◆ Problem requirements: Format every line of the records below as a JSON list of strings, one string per line, skipping blank lines. Leave the pictures out of the answer.

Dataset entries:
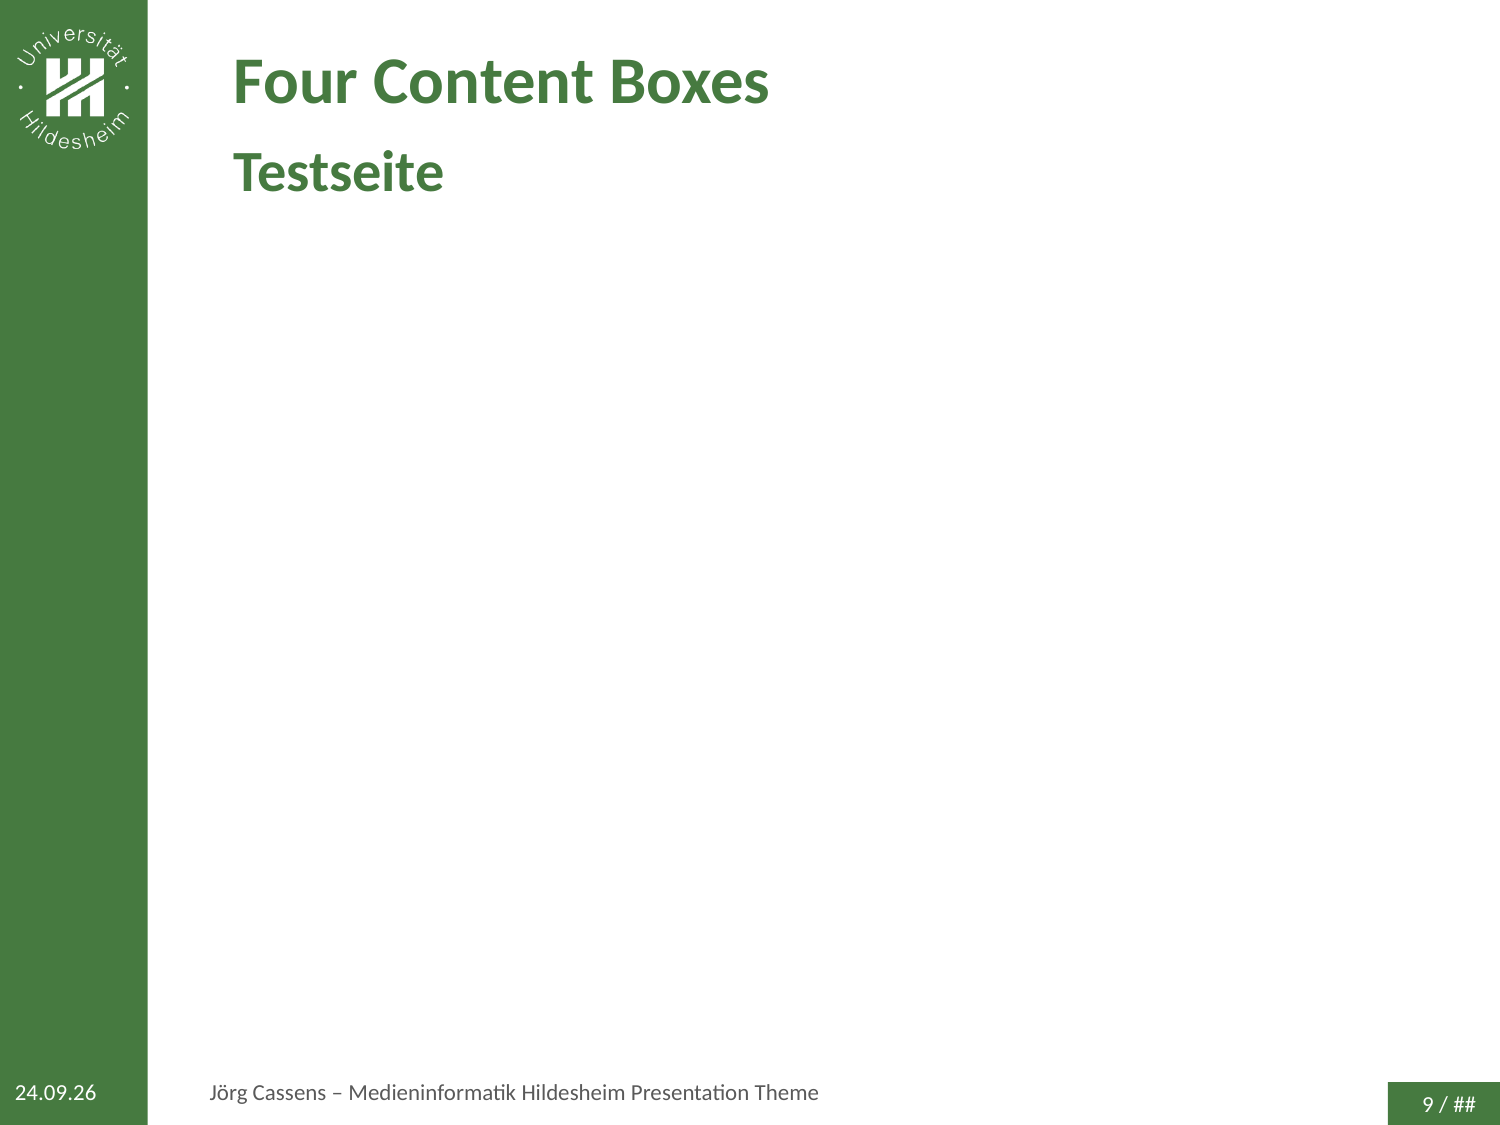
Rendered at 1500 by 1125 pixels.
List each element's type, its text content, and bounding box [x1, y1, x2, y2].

title Four Content Boxes [218, 30, 1425, 124]
list Testseite [218, 125, 1424, 208]
picture [17, 29, 129, 149]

◆ Task result:
[
  "Rendered at 1500 by 1125 pixels.",
  "List each element's type, its text content, and bounding box [x1, y1, x2, y2].",
  "title Four Content Boxes [218, 30, 1425, 124]",
  "list Testseite [218, 125, 1424, 208]",
  "picture [17, 29, 129, 149]"
]